The YA Downton Abbey
Tuesday, February 28, 2012
I think it started on Twitter. Someone mentioned Downton Abbey. And then I kept seeing mentions and comments on Facebook and then it entered dinner conversation. It seemed every person I knew was becoming more obsessed with Downton Abbey.
It took me about a year to catch up, and I’m still not quite there yet, being only in the middle of Season One, but I finally watched the show. And I got it. Man did I. The writing, the scenery, the clothes. Ohmygod, the clothes. I love this show.
And yet something about it seemed oddly familiar. Especially the clothes, and then I realized I’d been reading a series set in this time period for years, the Betsy-Tacy Series by Maud Hart Lovelace. If you like Downton Abbey, you may also like Betsy Tacy. If you are a writer, you will love Betsy.
The books are a semi-autobiographical account of Maud’s (Betsy’s) life growing up in Mankato Minnesota at the turn of the century. The first four books are charming and for a younger audience, but as soon as she hits high school, the series gets really good.

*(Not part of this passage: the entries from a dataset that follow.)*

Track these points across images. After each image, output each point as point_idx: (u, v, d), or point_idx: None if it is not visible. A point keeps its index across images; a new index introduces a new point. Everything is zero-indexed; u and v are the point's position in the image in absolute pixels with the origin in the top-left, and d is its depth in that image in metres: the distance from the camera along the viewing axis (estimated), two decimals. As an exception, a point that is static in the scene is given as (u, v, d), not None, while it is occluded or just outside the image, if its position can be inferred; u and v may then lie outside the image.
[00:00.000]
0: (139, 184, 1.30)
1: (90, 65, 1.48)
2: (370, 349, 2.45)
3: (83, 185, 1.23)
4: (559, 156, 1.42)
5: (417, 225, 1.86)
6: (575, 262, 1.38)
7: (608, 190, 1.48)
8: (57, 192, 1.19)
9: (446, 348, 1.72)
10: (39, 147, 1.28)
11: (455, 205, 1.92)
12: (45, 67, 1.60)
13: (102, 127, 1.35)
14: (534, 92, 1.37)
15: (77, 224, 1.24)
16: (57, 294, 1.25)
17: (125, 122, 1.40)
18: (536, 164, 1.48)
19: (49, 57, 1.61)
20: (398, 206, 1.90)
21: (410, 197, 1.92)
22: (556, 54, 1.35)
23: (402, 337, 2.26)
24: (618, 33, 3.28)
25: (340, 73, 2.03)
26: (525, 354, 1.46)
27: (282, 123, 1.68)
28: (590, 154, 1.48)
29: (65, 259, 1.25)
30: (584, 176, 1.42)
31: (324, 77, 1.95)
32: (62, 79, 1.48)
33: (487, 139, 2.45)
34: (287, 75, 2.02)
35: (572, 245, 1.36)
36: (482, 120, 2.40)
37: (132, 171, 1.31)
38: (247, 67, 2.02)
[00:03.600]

Maud describes the clothes and the music and life in the Middle West so beautifully and un-self-consciously, you feel you are a part of Betsy’s crowd going to the moving picture show, singing around a piano and seeing your first automobile.

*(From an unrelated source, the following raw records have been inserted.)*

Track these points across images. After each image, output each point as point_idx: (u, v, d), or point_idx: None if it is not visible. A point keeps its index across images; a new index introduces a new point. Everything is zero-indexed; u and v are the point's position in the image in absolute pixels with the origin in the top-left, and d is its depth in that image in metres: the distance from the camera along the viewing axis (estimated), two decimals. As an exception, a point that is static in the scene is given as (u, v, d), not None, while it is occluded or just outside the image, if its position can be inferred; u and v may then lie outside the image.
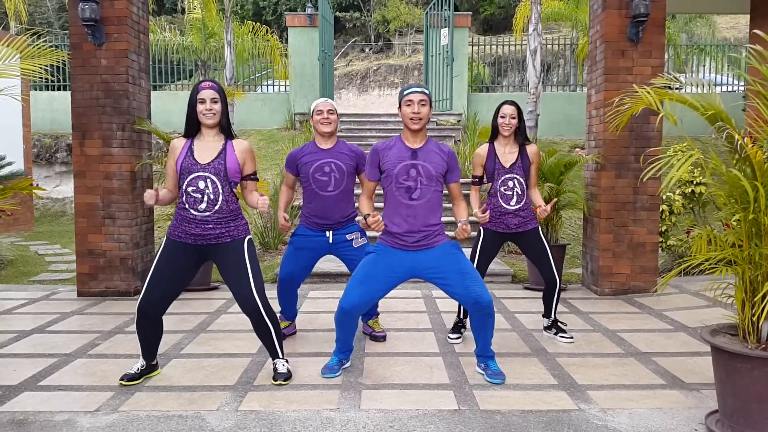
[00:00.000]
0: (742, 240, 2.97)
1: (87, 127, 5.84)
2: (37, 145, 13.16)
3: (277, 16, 23.34)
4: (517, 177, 4.27)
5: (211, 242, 3.45)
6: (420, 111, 3.44)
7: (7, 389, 3.47)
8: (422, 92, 3.46)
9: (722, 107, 2.96)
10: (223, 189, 3.40)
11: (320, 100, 4.23)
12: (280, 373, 3.56)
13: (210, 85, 3.42)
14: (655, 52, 5.80)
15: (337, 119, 4.24)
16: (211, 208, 3.40)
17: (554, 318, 4.48)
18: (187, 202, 3.41)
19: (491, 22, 24.56)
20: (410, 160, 3.49)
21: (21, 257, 8.31)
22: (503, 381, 3.54)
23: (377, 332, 4.42)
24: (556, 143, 11.51)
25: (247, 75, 15.08)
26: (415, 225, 3.47)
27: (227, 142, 3.48)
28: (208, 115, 3.41)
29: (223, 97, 3.46)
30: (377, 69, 22.34)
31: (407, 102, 3.45)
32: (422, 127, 3.48)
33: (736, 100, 11.30)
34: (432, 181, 3.48)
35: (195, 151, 3.43)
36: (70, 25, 5.82)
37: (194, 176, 3.38)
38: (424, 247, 3.50)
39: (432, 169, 3.48)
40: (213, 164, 3.40)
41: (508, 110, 4.28)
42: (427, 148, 3.54)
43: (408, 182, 3.47)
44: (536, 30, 9.71)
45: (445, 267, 3.48)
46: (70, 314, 5.21)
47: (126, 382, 3.52)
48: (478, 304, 3.43)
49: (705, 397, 3.35)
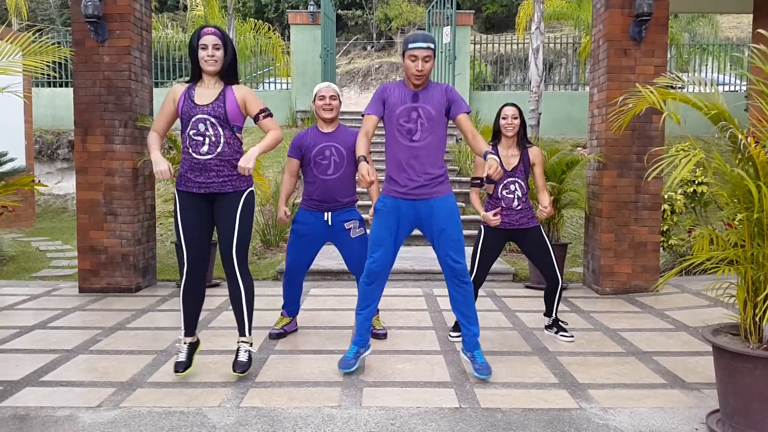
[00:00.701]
0: (745, 240, 2.96)
1: (89, 124, 5.84)
2: (38, 141, 13.17)
3: (280, 13, 23.33)
4: (518, 180, 4.27)
5: (215, 191, 3.43)
6: (423, 68, 3.43)
7: (9, 384, 3.47)
8: (427, 47, 3.43)
9: (725, 107, 2.96)
10: (224, 132, 3.39)
11: (323, 85, 4.23)
12: (239, 362, 3.52)
13: (213, 31, 3.37)
14: (658, 51, 5.79)
15: (339, 105, 4.24)
16: (213, 151, 3.38)
17: (555, 317, 4.48)
18: (190, 145, 3.40)
19: (493, 20, 24.54)
20: (411, 102, 3.51)
21: (22, 253, 8.32)
22: (489, 375, 3.53)
23: (378, 329, 4.42)
24: (558, 142, 11.50)
25: (249, 72, 15.08)
26: (417, 169, 3.49)
27: (226, 87, 3.46)
28: (209, 62, 3.37)
29: (225, 42, 3.41)
30: (379, 67, 22.33)
31: (411, 57, 3.43)
32: (424, 81, 3.50)
33: (738, 100, 11.29)
34: (432, 122, 3.50)
35: (194, 96, 3.42)
36: (73, 21, 5.83)
37: (195, 119, 3.37)
38: (426, 197, 3.53)
39: (432, 109, 3.50)
40: (212, 106, 3.38)
41: (510, 111, 4.29)
42: (428, 90, 3.55)
43: (409, 124, 3.50)
44: (539, 29, 9.70)
45: (436, 224, 3.53)
46: (72, 310, 5.22)
47: (183, 372, 3.51)
48: (451, 269, 3.54)
49: (706, 396, 3.35)
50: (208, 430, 2.90)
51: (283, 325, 4.45)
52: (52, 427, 2.93)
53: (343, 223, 4.24)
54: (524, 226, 4.28)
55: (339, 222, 4.24)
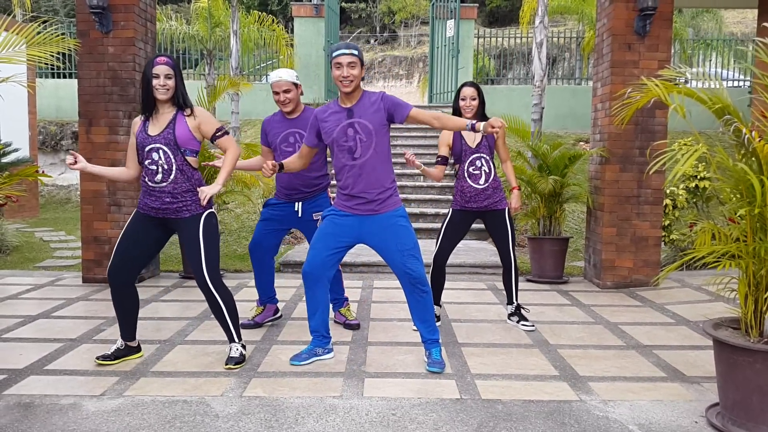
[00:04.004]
0: (747, 234, 2.97)
1: (93, 115, 5.86)
2: (42, 132, 13.19)
3: (283, 6, 23.28)
4: (484, 156, 4.32)
5: (171, 216, 3.52)
6: (349, 74, 3.43)
7: (13, 373, 3.50)
8: (350, 53, 3.43)
9: (730, 101, 2.96)
10: (176, 158, 3.46)
11: (274, 77, 4.13)
12: (231, 357, 3.62)
13: (165, 61, 3.46)
14: (662, 46, 5.78)
15: (299, 92, 4.17)
16: (166, 179, 3.46)
17: (517, 304, 4.51)
18: (146, 174, 3.50)
19: (497, 14, 24.47)
20: (346, 119, 3.49)
21: (26, 243, 8.35)
22: (441, 370, 3.55)
23: (350, 320, 4.43)
24: (560, 137, 11.48)
25: (253, 65, 15.07)
26: (361, 185, 3.49)
27: (177, 112, 3.51)
28: (161, 91, 3.44)
29: (177, 71, 3.50)
30: (382, 60, 22.30)
31: (336, 65, 3.44)
32: (354, 88, 3.47)
33: (742, 95, 11.27)
34: (371, 137, 3.48)
35: (149, 126, 3.50)
36: (78, 12, 5.83)
37: (148, 149, 3.46)
38: (372, 213, 3.53)
39: (369, 124, 3.48)
40: (162, 134, 3.46)
41: (468, 92, 4.31)
42: (362, 103, 3.52)
43: (348, 143, 3.48)
44: (542, 23, 9.68)
45: (387, 239, 3.53)
46: (76, 300, 5.24)
47: (101, 362, 3.59)
48: (408, 275, 3.51)
49: (706, 390, 3.36)
50: (211, 419, 2.92)
51: (255, 315, 4.47)
52: (56, 415, 2.96)
53: (312, 213, 4.25)
54: (492, 207, 4.36)
55: (308, 212, 4.26)
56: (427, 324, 3.64)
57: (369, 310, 4.97)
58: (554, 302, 5.35)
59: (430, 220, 8.45)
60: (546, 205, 6.30)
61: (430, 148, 10.51)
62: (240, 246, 7.71)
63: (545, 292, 5.78)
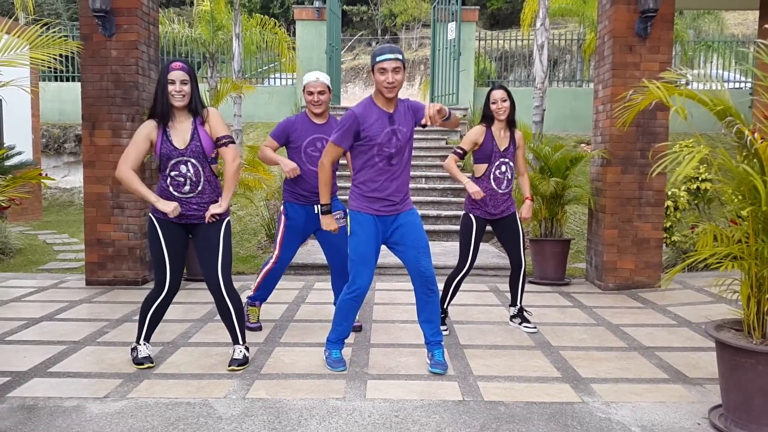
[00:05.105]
0: (749, 236, 2.98)
1: (97, 118, 5.88)
2: (45, 135, 13.23)
3: (285, 9, 23.33)
4: (509, 162, 4.33)
5: (195, 222, 3.55)
6: (395, 79, 3.37)
7: (17, 375, 3.51)
8: (395, 58, 3.35)
9: (731, 103, 2.97)
10: (204, 170, 3.48)
11: (311, 78, 4.13)
12: (235, 359, 3.63)
13: (180, 66, 3.40)
14: (663, 47, 5.79)
15: (330, 97, 4.17)
16: (194, 190, 3.49)
17: (520, 306, 4.51)
18: (171, 185, 3.49)
19: (498, 16, 24.50)
20: (389, 125, 3.46)
21: (29, 246, 8.37)
22: (444, 371, 3.56)
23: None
24: (561, 138, 11.50)
25: (255, 68, 15.09)
26: (392, 188, 3.50)
27: (195, 121, 3.48)
28: (177, 97, 3.40)
29: (193, 77, 3.45)
30: (384, 63, 22.24)
31: (380, 70, 3.36)
32: (397, 94, 3.46)
33: (743, 97, 11.26)
34: (407, 143, 3.52)
35: (171, 136, 3.45)
36: (81, 15, 5.85)
37: (175, 161, 3.45)
38: (395, 213, 3.55)
39: (407, 131, 3.50)
40: (191, 147, 3.44)
41: (498, 94, 4.28)
42: (398, 110, 3.51)
43: (390, 149, 3.46)
44: (543, 25, 9.69)
45: (406, 236, 3.54)
46: (79, 302, 5.26)
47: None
48: (423, 275, 3.53)
49: (708, 391, 3.37)
50: (214, 421, 2.93)
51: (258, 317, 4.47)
52: (60, 418, 2.96)
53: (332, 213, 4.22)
54: (506, 214, 4.37)
55: None
56: (432, 325, 3.65)
57: (371, 312, 4.97)
58: (556, 304, 5.35)
59: (431, 222, 8.46)
60: (548, 206, 6.30)
61: (430, 150, 10.54)
62: (242, 248, 7.72)
63: (547, 293, 5.78)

When Betsy goes abroad her junior year of college in “Betsy and the Great World,” she brings Europe at the brink of WWI alive. In fact, the book served as a travel guide for me when I went to Venice, Munich and Paris.
So is this book truly the young adult Downton Abbey? Not really. The time period is the same, but Betsy offers an American middle class view, whereas Downton Abbey is a British aristocratic or servant class view.
But for fans of truly great historical fiction, I highly recommend Betsy-Tacy. Tear through the first few, just to get a sense of the characters, then dive into the high school world. Other famous fans of the book include Judy Blume, Meg Cabot, and Bette Midler. Betsy even gets an obscure reference in the Meg Ryder movie- You’ve Got Mail.